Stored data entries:

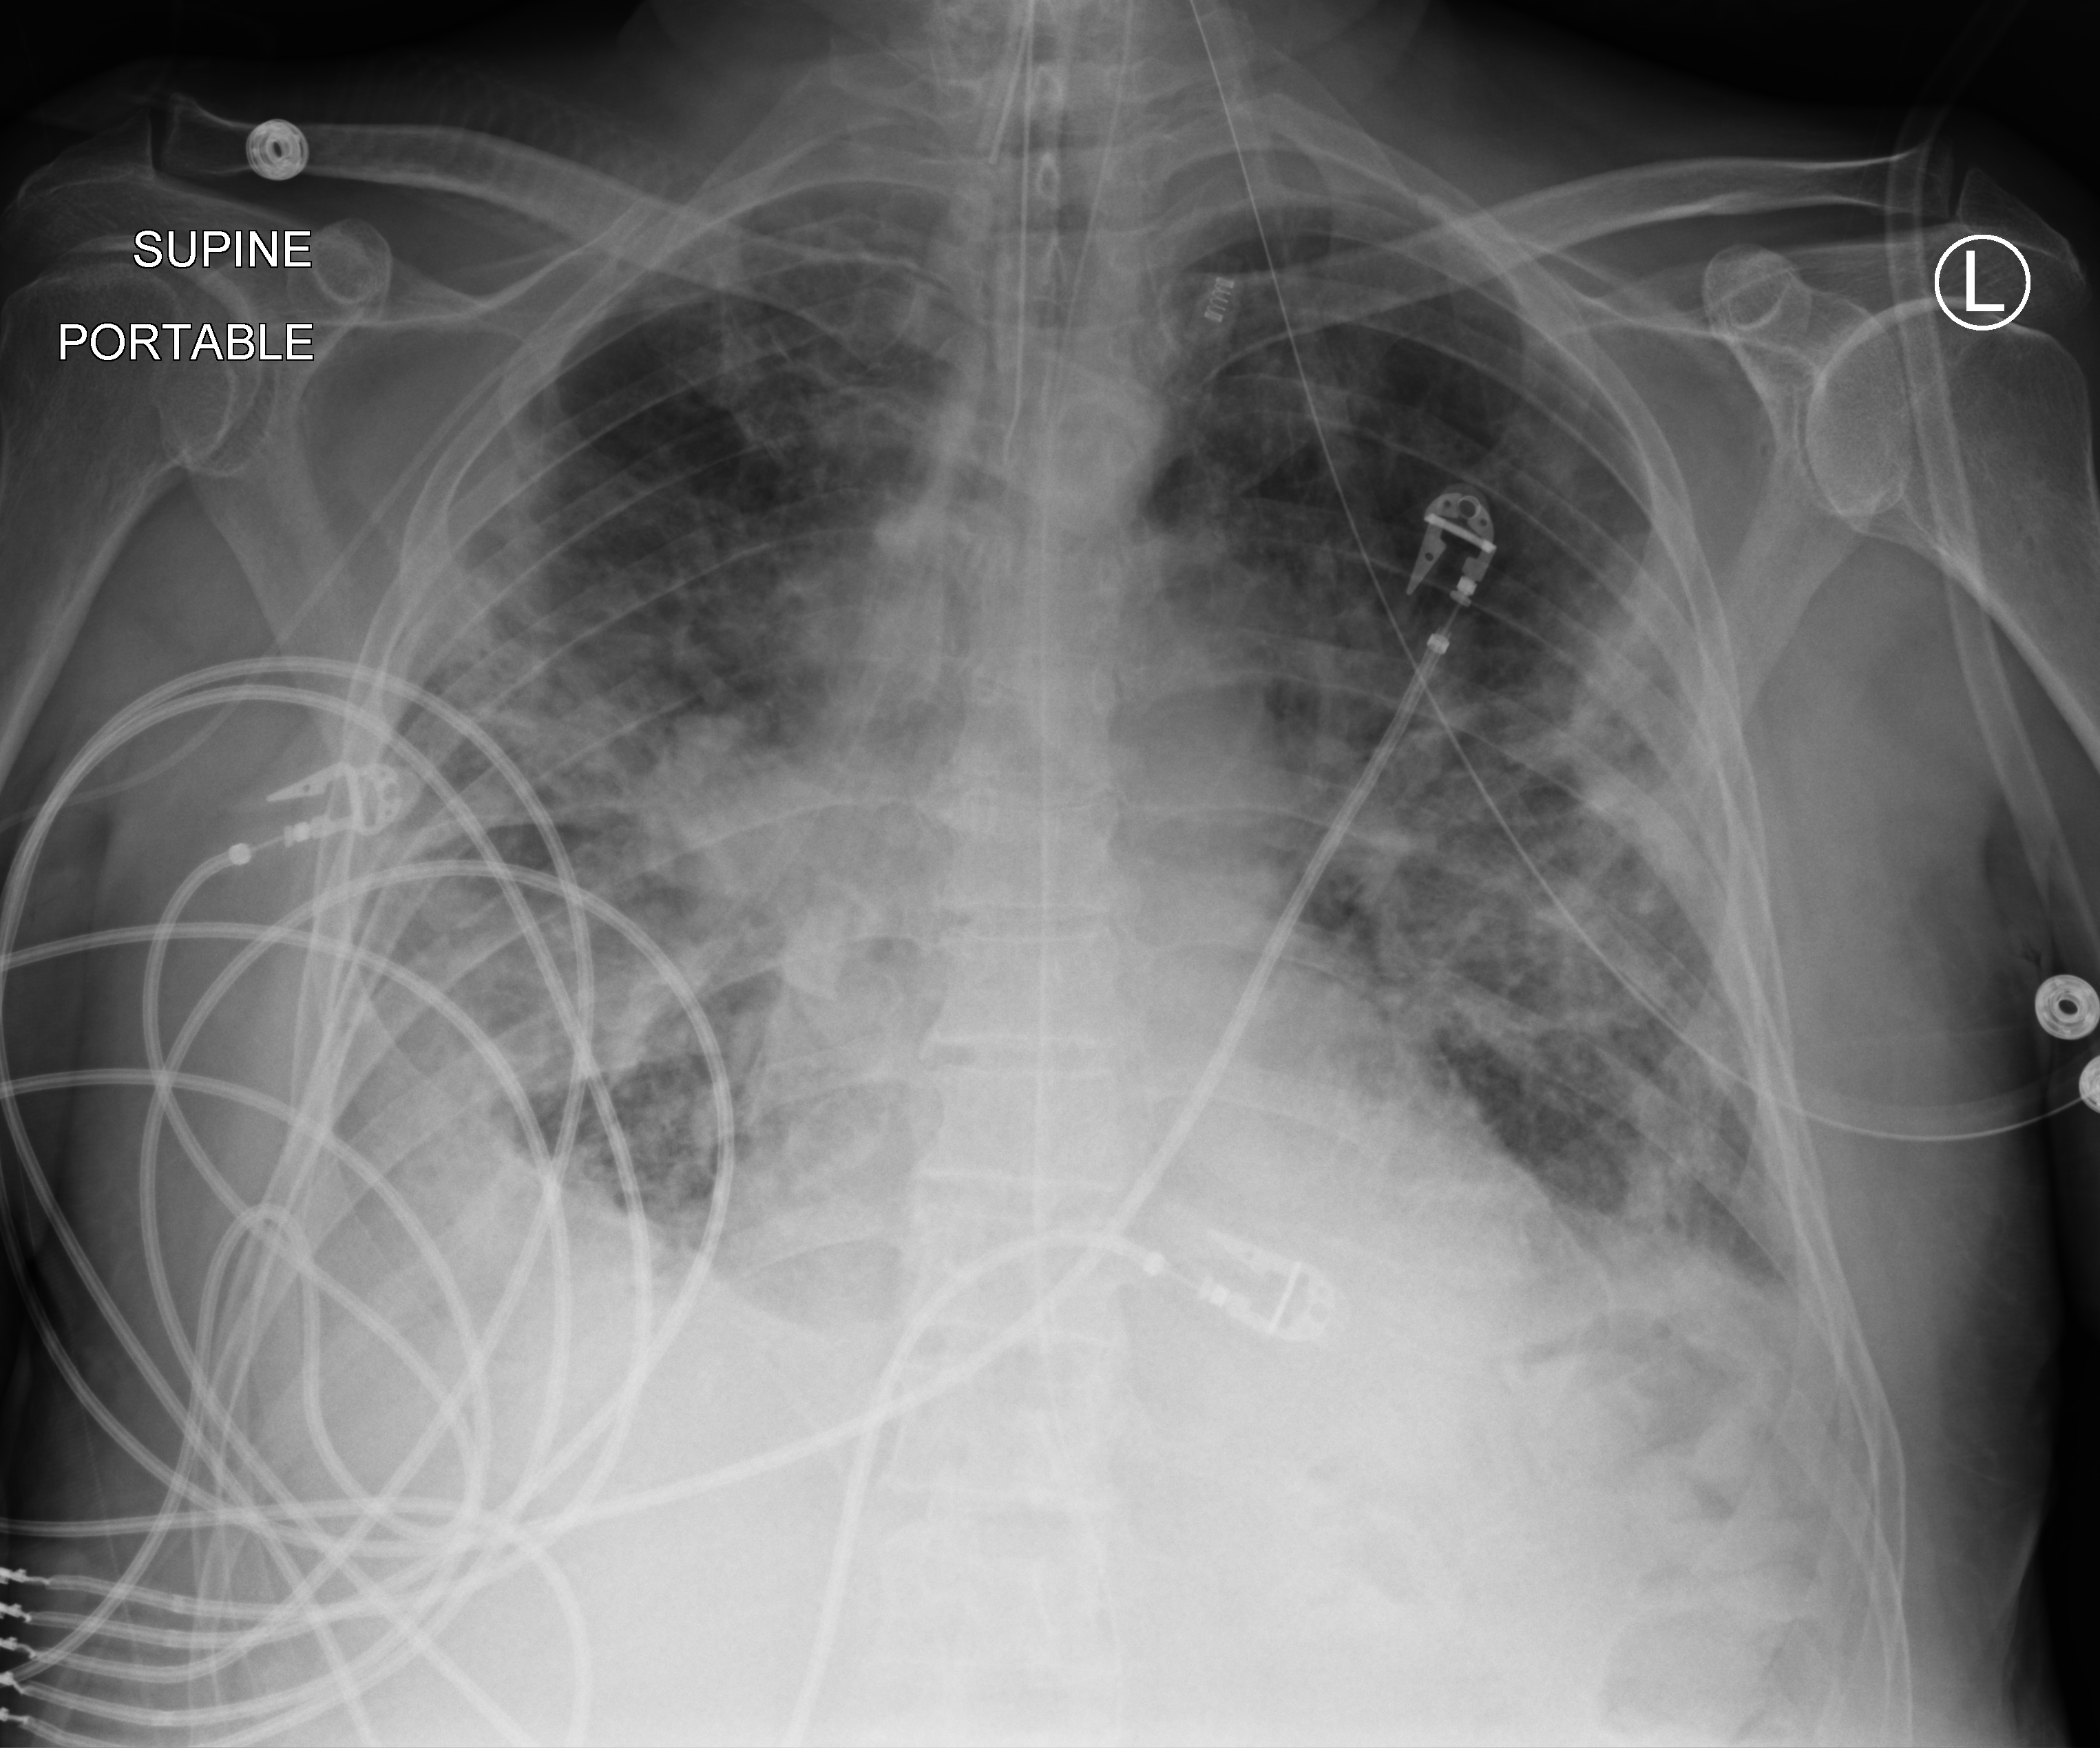
Portable chest radiograph, anteroposterior (AP) projection. Male patient hospitalised with COVID-19, age 75–90 years.
Admission-level facts for this patient (not findings on this image; timing relative to this image not recorded): diabetes (admission record): no; smoking status (admission record): never.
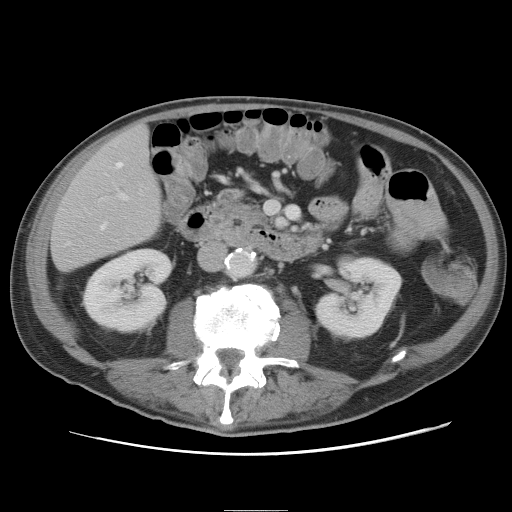
Contrast-enhanced abdominal CT, one axial slice; slice 19 of 89 in the series (ordered by position); 120 kVp; intravenous contrast given; soft-tissue window (W 400 / L 40 HU); 5 mm slice thickness; 512 × 512 image matrix. From the clinical record (not read from this slice): patient: male, age 39 years at operation; diagnosis: colorectal cancer liver metastases, imaged before liver resection; multiple liver metastases: no; largest metastasis: 8.5 cm; disease in both lobes: no.
Outlined on this slice (manually delineated by an expert):
- hepatic veins: bounding box <102,162,123,229> (left, top, right, bottom; pixels)
- liver: <52,125,162,271>
- planned liver remnant (the part of the liver to remain after resection): <53,125,162,271>
- portal vein (with intrahepatic branches): <120,192,128,200>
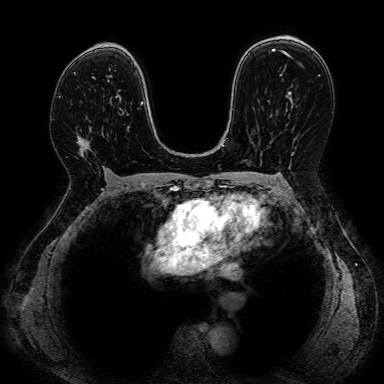
Breast MRI, one axial slice. Position 50 of 80 along the scan axis. Dynamic contrast-enhanced series, time point 2 of 7 at this slice position (early post-contrast). 1.5 T. 2.5 mm slice thickness. 384 × 384 image matrix, field of view 330 × 330 mm. Female patient.
Structures marked on this image (semi-automatically segmented with operator editing):
- enhancing-tissue mask used for the functional tumour volume (all voxels passing the contrast-enhancement thresholds inside the analysis volume; usually the tumour): bounding box (x1, y1, x2, y2) in pixels: (76, 128, 110, 178)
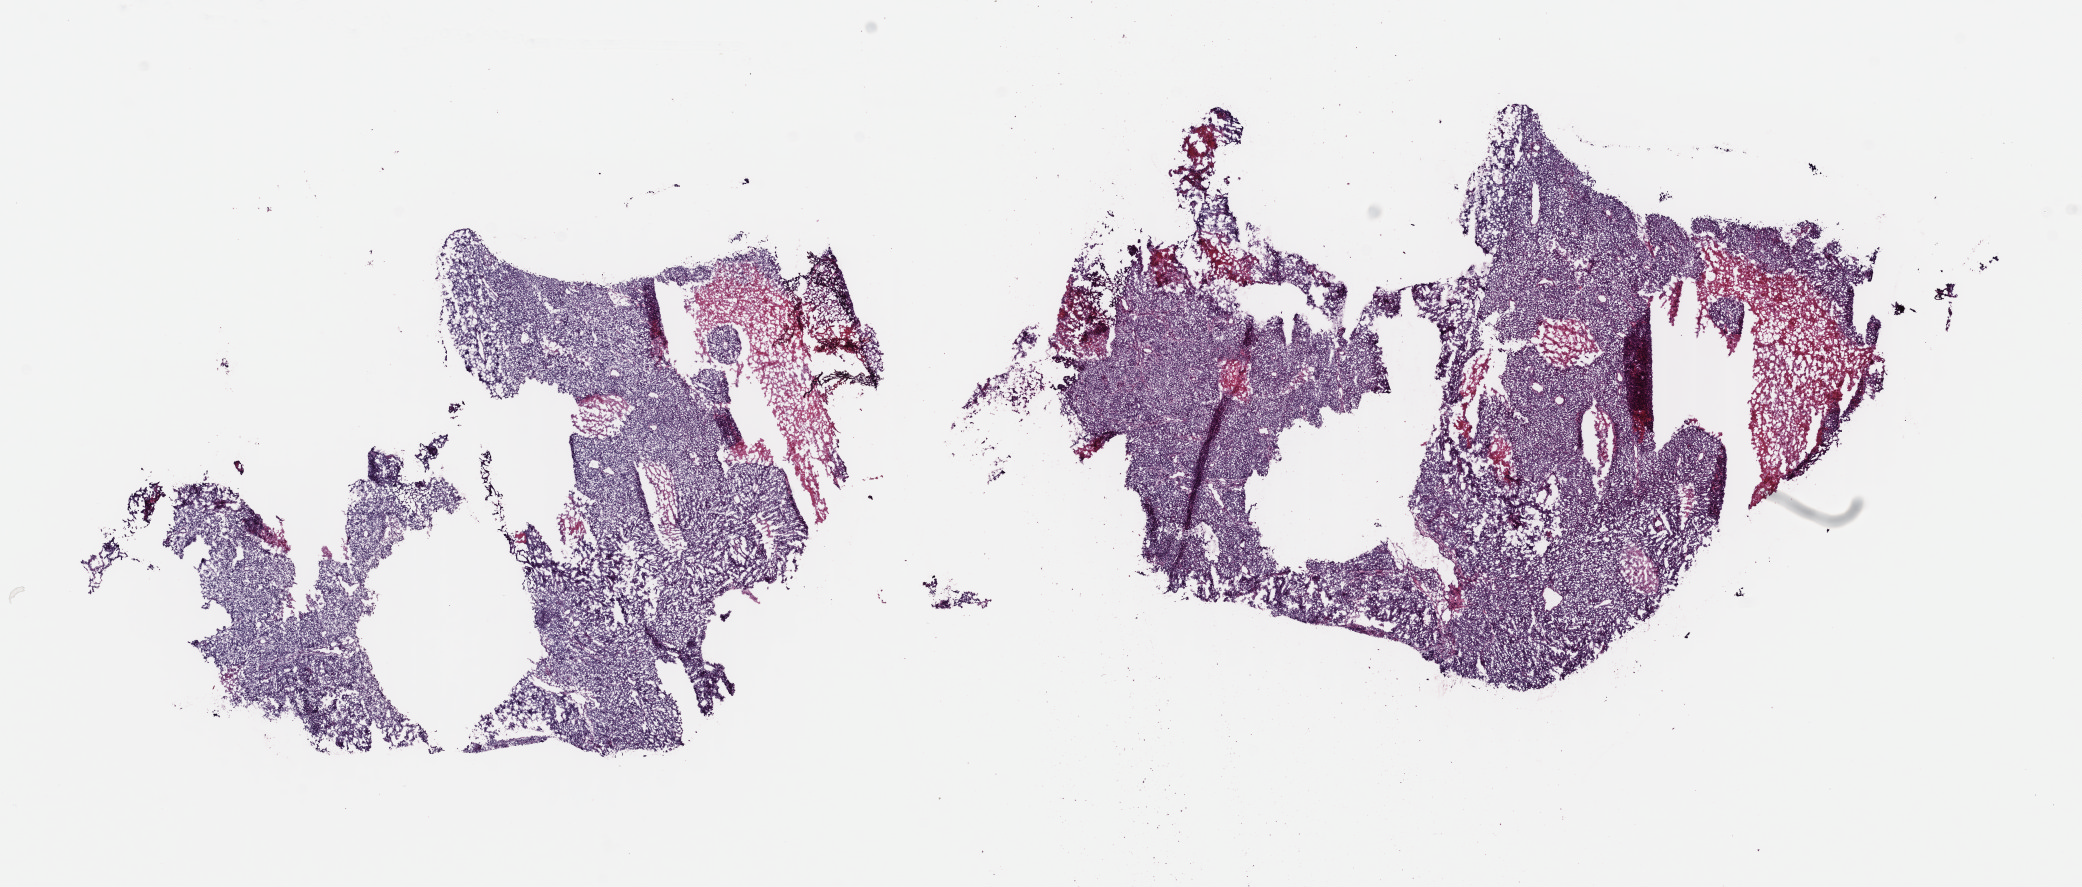
H&E whole-slide image — low-resolution overview of the scanned area, about 16.4 x 7.0 mm (from a 40x scan), frozen section from the top of the tissue portion, primary tumour sample from the uterus. Patient: female, age at initial diagnosis 49 years. Histologic grade: G3 (poorly differentiated). Composition of this section per pathologist review: tumour cells 80%, tumour nuclei 80%, normal cells 0%, stromal cells 10%, necrosis 10%. Inflammatory infiltration, as recorded: lymphocyte infiltration 40%, monocyte infiltration 20%, neutrophil infiltration 20%.
• histologic diagnosis: Endometrioid adenocarcinoma, NOS (endometrium)
• FIGO stage: IA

▶ WHAT YOU ARE ASKED TO DO
Every line of the entries above that holds "with" should be copied out.

▶ WRITTEN ANSWER
Portable chest radiograph, anteroposterior (AP) projection. Male patient hospitalised with COVID-19, age 75–90 years.
- portal vein (with intrahepatic branches): <120,192,128,200>
Structures marked on this image (semi-automatically segmented with operator editing):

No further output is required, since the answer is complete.